• [INPUT DATA]
--------------------------------
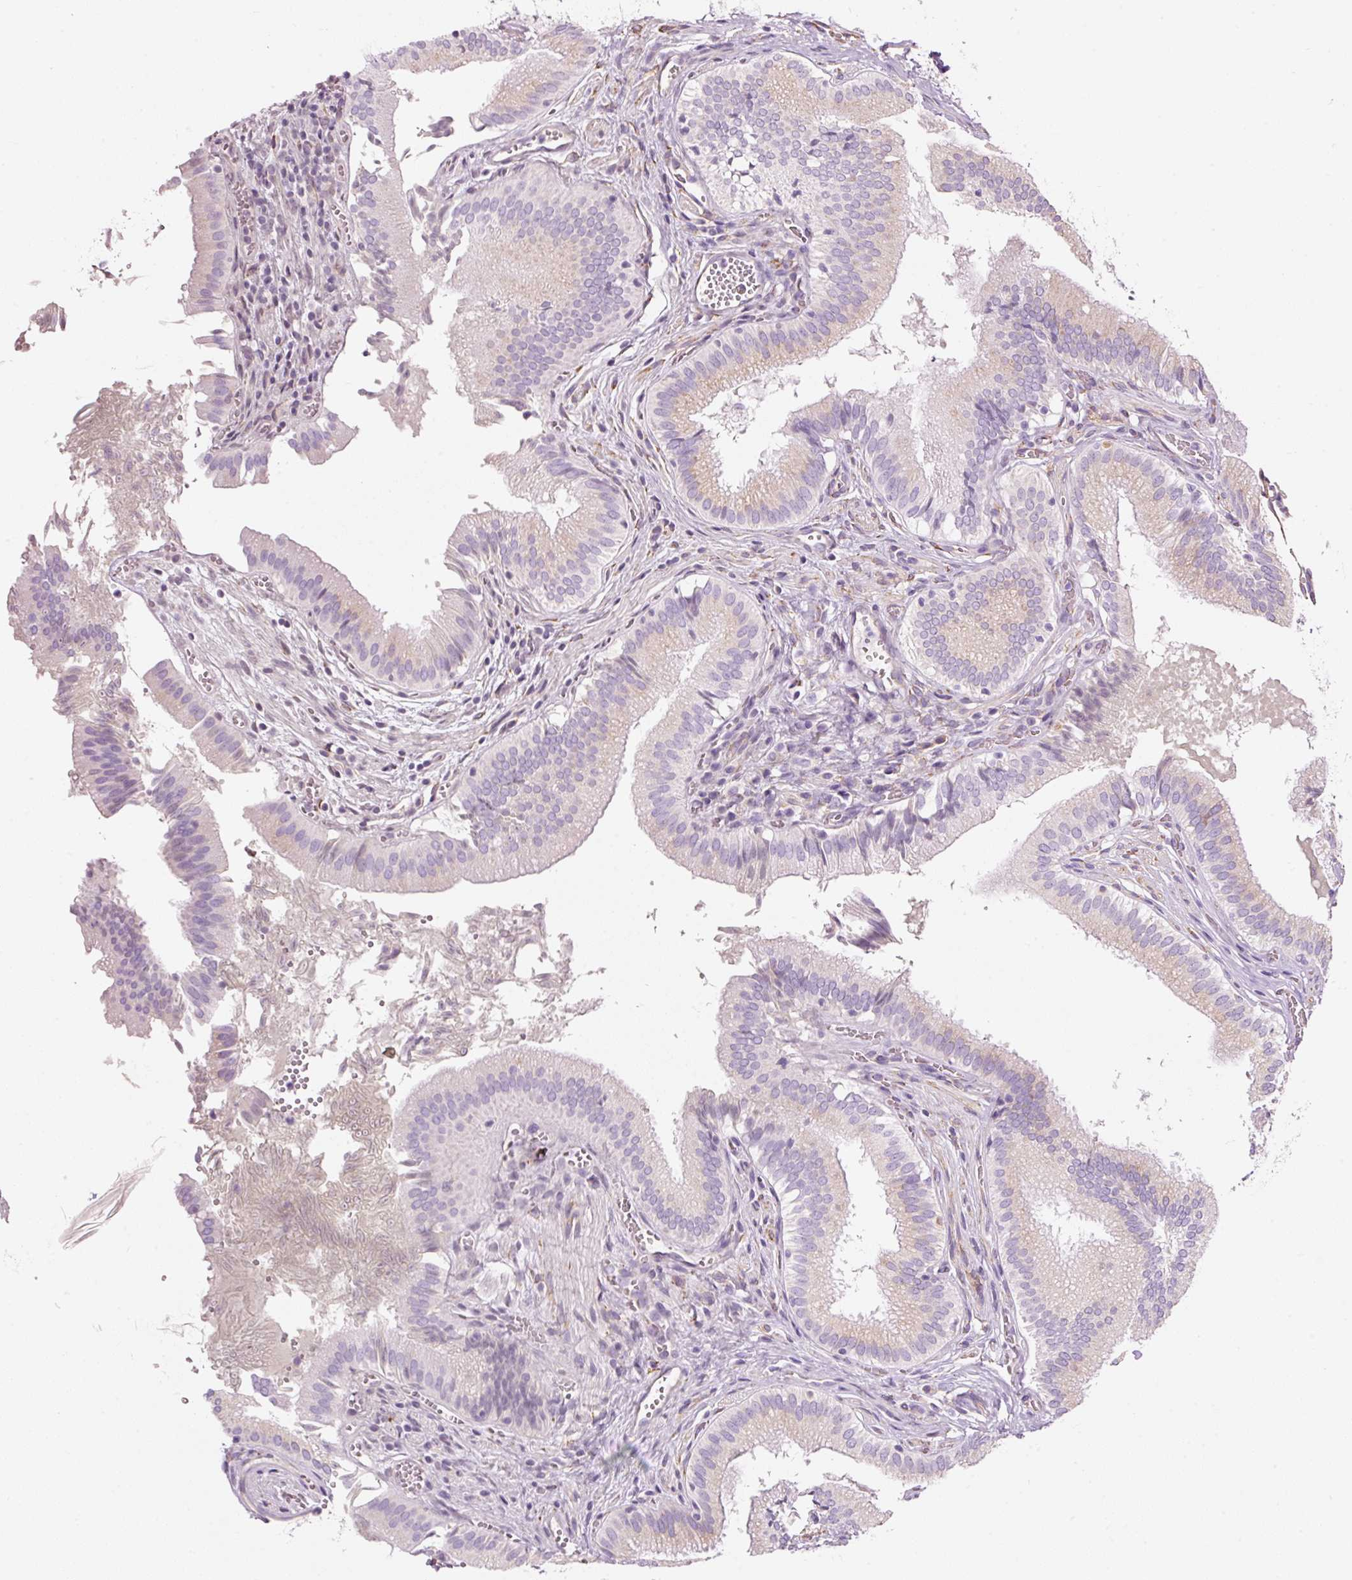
{"staining": {"intensity": "weak", "quantity": "25%-75%", "location": "cytoplasmic/membranous"}, "tissue": "gallbladder", "cell_type": "Glandular cells", "image_type": "normal", "snomed": [{"axis": "morphology", "description": "Normal tissue, NOS"}, {"axis": "topography", "description": "Gallbladder"}, {"axis": "topography", "description": "Peripheral nerve tissue"}], "caption": "Immunohistochemistry histopathology image of normal human gallbladder stained for a protein (brown), which shows low levels of weak cytoplasmic/membranous staining in about 25%-75% of glandular cells.", "gene": "GCG", "patient": {"sex": "male", "age": 17}}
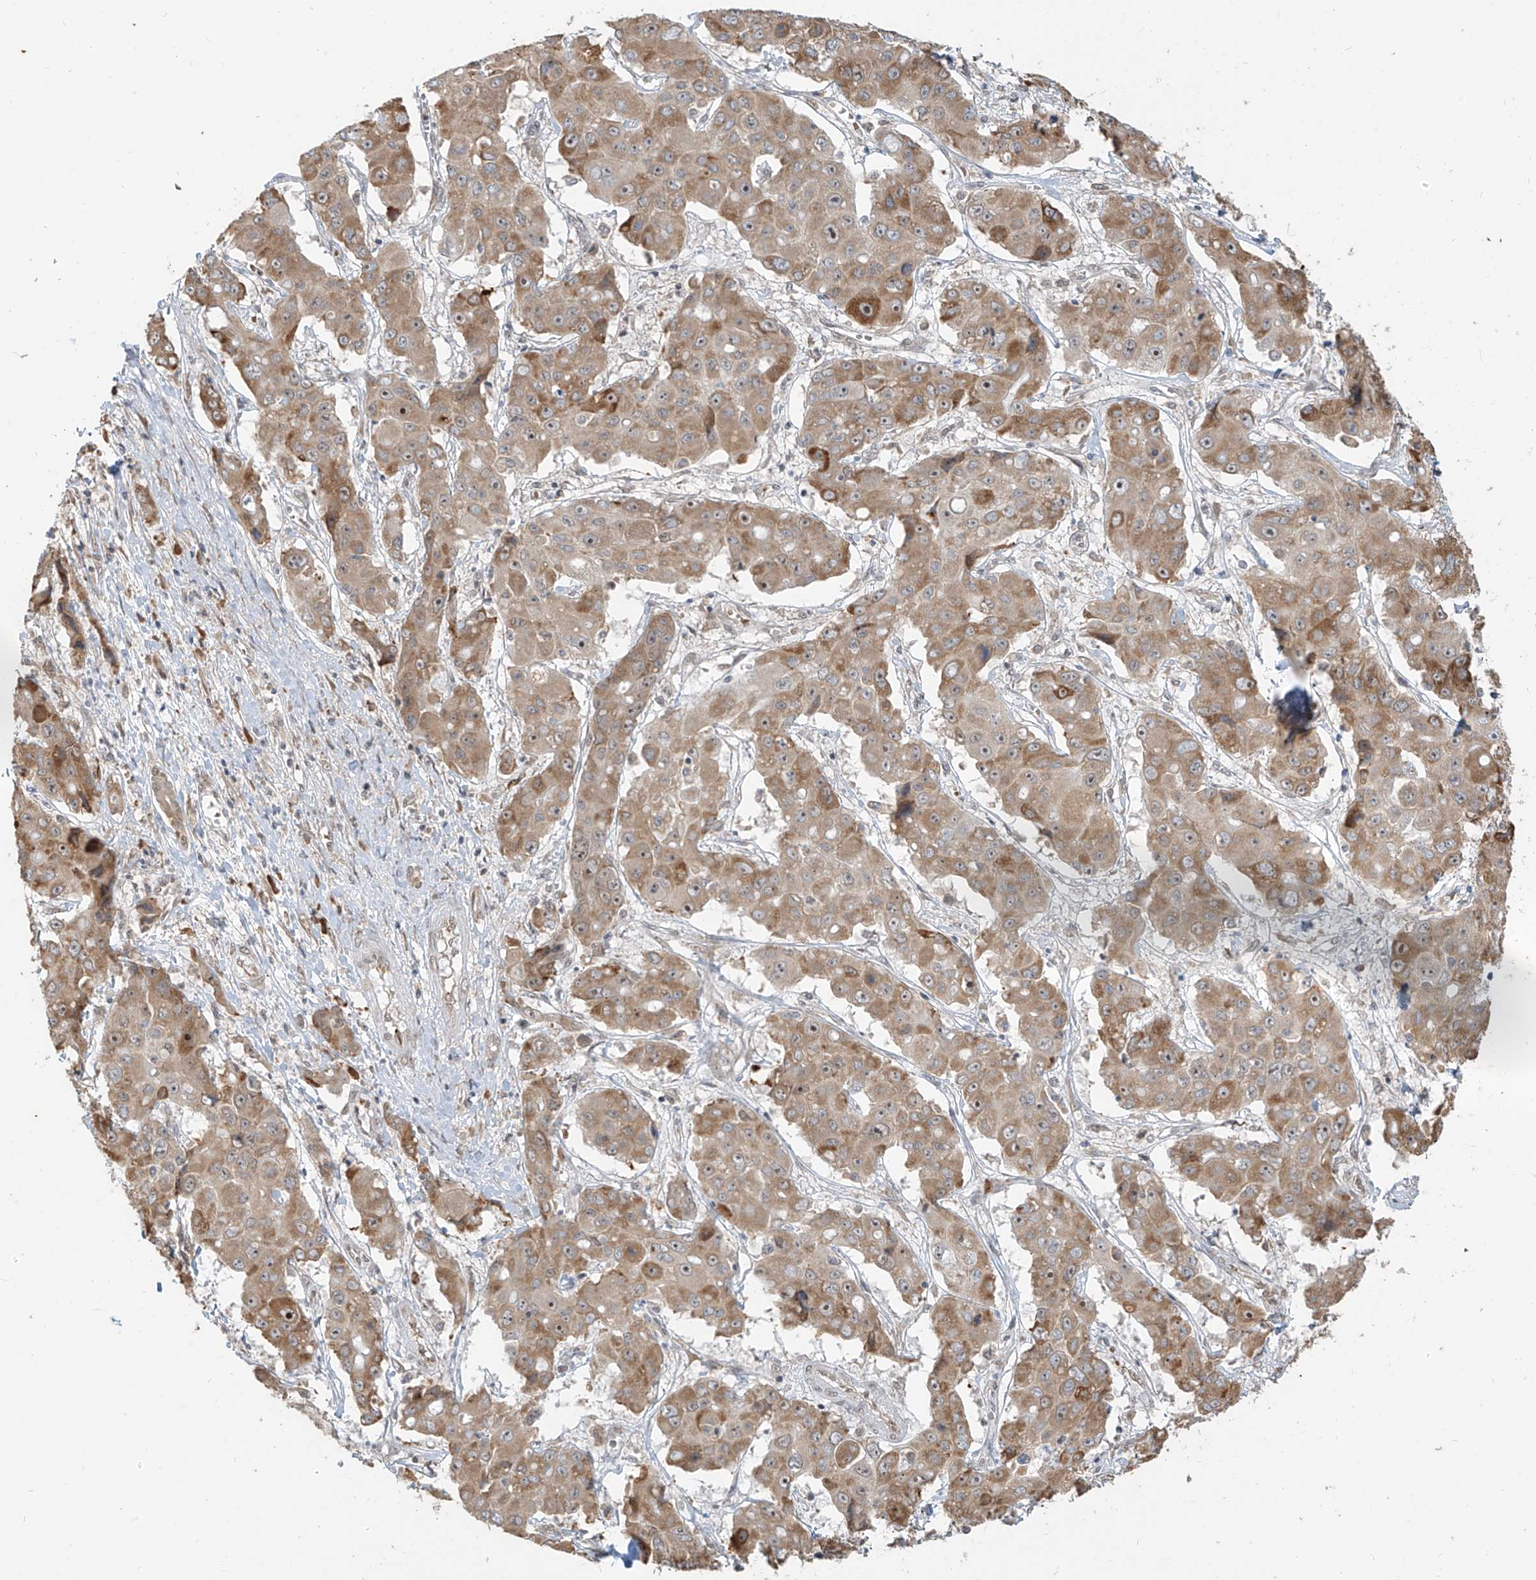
{"staining": {"intensity": "moderate", "quantity": "25%-75%", "location": "cytoplasmic/membranous"}, "tissue": "liver cancer", "cell_type": "Tumor cells", "image_type": "cancer", "snomed": [{"axis": "morphology", "description": "Cholangiocarcinoma"}, {"axis": "topography", "description": "Liver"}], "caption": "An IHC micrograph of neoplastic tissue is shown. Protein staining in brown shows moderate cytoplasmic/membranous positivity in liver cancer within tumor cells. Using DAB (3,3'-diaminobenzidine) (brown) and hematoxylin (blue) stains, captured at high magnification using brightfield microscopy.", "gene": "ZMYM2", "patient": {"sex": "male", "age": 67}}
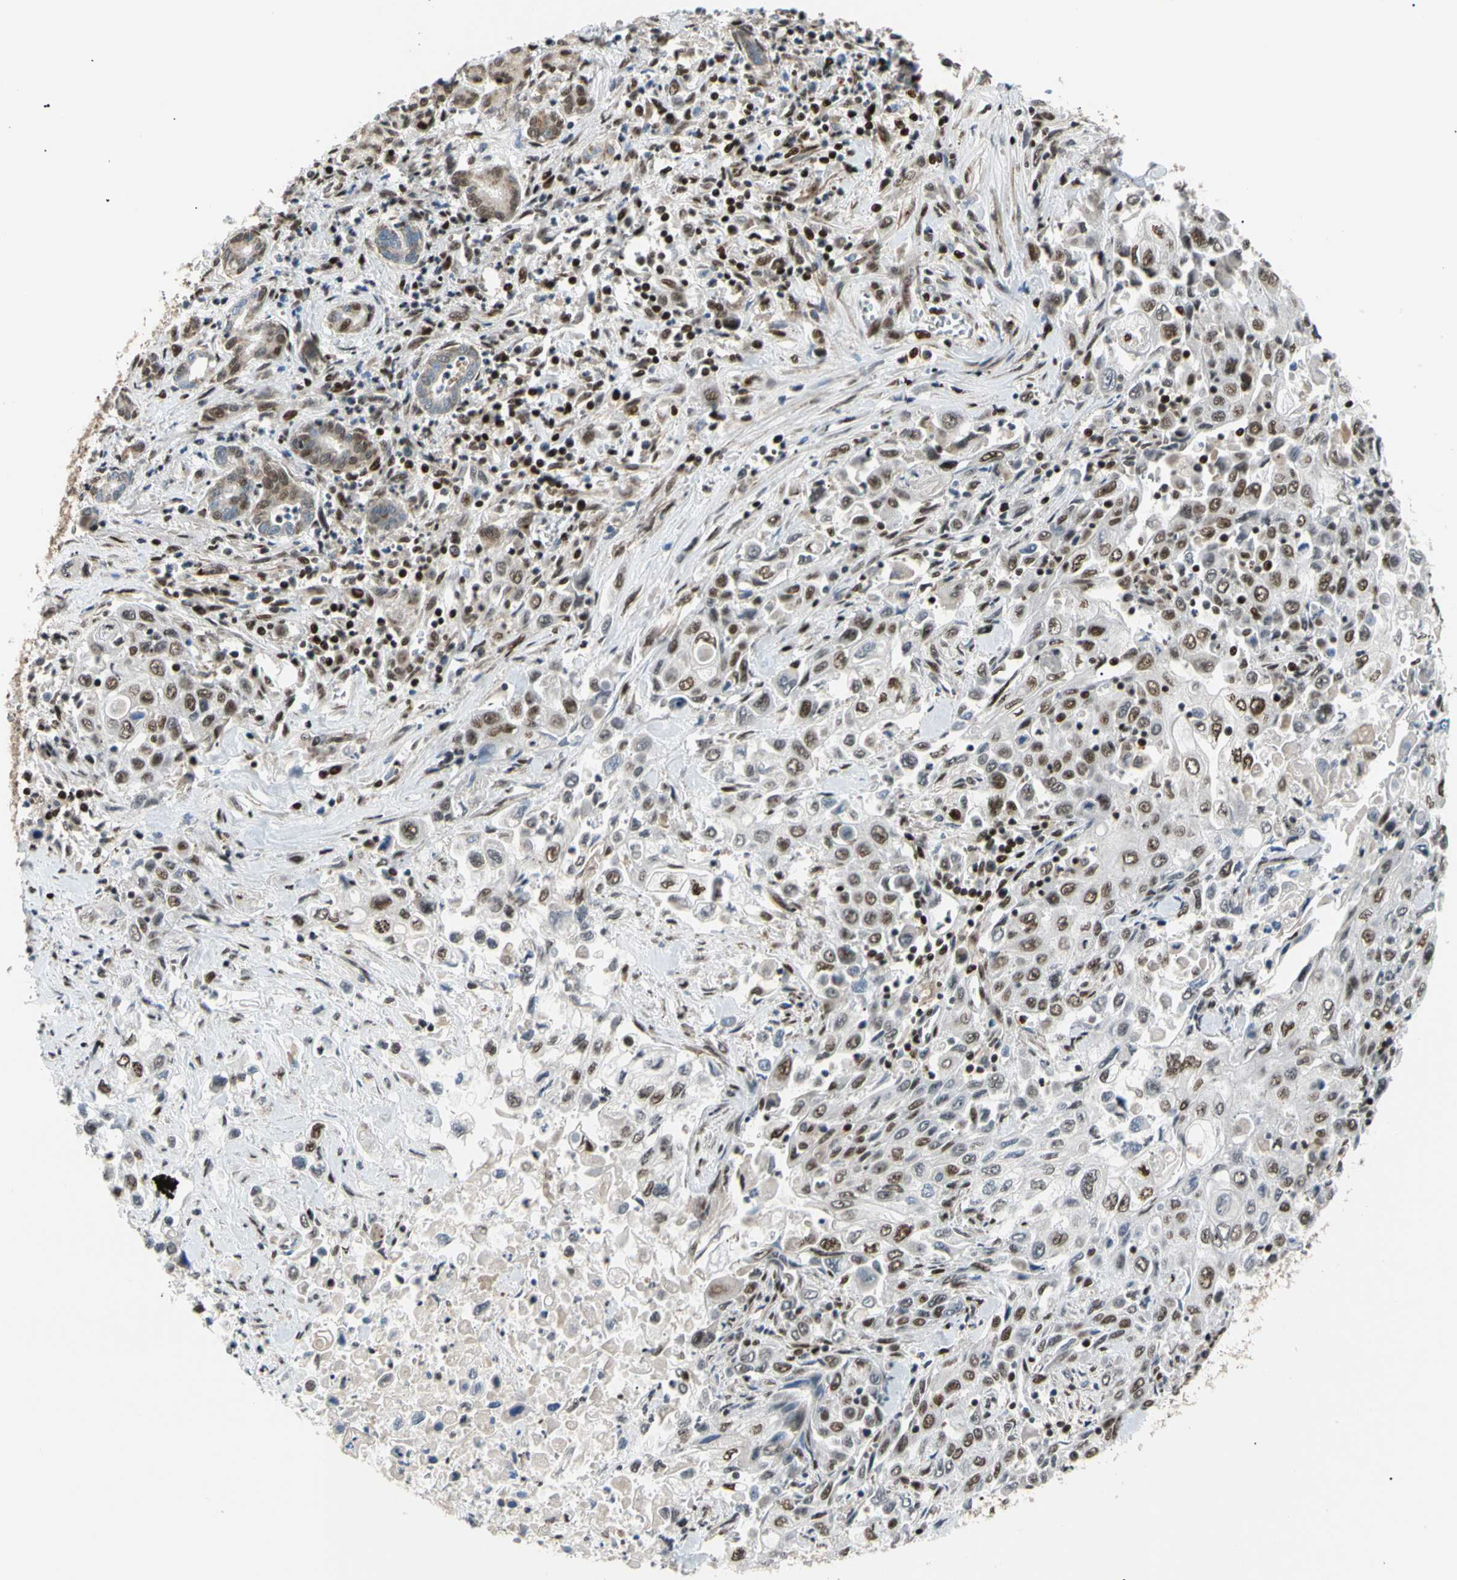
{"staining": {"intensity": "moderate", "quantity": "25%-75%", "location": "nuclear"}, "tissue": "pancreatic cancer", "cell_type": "Tumor cells", "image_type": "cancer", "snomed": [{"axis": "morphology", "description": "Adenocarcinoma, NOS"}, {"axis": "topography", "description": "Pancreas"}], "caption": "IHC staining of pancreatic cancer, which reveals medium levels of moderate nuclear expression in about 25%-75% of tumor cells indicating moderate nuclear protein staining. The staining was performed using DAB (3,3'-diaminobenzidine) (brown) for protein detection and nuclei were counterstained in hematoxylin (blue).", "gene": "E2F1", "patient": {"sex": "male", "age": 70}}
--------------------------------
• [YOUR ASSIGNMENT]
Only text belongs in the copy: repeat each line of the data exactly and leave out the pictures.

• [ANSWER TO THIS PROBLEM]
{"staining": {"intensity": "weak", "quantity": "25%-75%", "location": "cytoplasmic/membranous"}, "tissue": "gallbladder", "cell_type": "Glandular cells", "image_type": "normal", "snomed": [{"axis": "morphology", "description": "Normal tissue, NOS"}, {"axis": "topography", "description": "Gallbladder"}, {"axis": "topography", "description": "Peripheral nerve tissue"}], "caption": "Immunohistochemistry histopathology image of normal human gallbladder stained for a protein (brown), which shows low levels of weak cytoplasmic/membranous staining in about 25%-75% of glandular cells.", "gene": "GCG", "patient": {"sex": "male", "age": 17}}
{"staining": {"intensity": "moderate", "quantity": "25%-75%", "location": "cytoplasmic/membranous"}, "tissue": "liver cancer", "cell_type": "Tumor cells", "image_type": "cancer", "snomed": [{"axis": "morphology", "description": "Cholangiocarcinoma"}, {"axis": "topography", "description": "Liver"}], "caption": "An IHC micrograph of neoplastic tissue is shown. Protein staining in brown shows moderate cytoplasmic/membranous positivity in liver cancer within tumor cells. Using DAB (3,3'-diaminobenzidine) (brown) and hematoxylin (blue) stains, captured at high magnification using brightfield microscopy.", "gene": "ZMYM2", "patient": {"sex": "male", "age": 67}}
{"staining": {"intensity": "moderate", "quantity": "25%-75%", "location": "nuclear"}, "tissue": "pancreatic cancer", "cell_type": "Tumor cells", "image_type": "cancer", "snomed": [{"axis": "morphology", "description": "Adenocarcinoma, NOS"}, {"axis": "topography", "description": "Pancreas"}], "caption": "IHC staining of pancreatic cancer, which reveals medium levels of moderate nuclear expression in about 25%-75% of tumor cells indicating moderate nuclear protein staining. The staining was performed using DAB (3,3'-diaminobenzidine) (brown) for protein detection and nuclei were counterstained in hematoxylin (blue).", "gene": "E2F1", "patient": {"sex": "male", "age": 70}}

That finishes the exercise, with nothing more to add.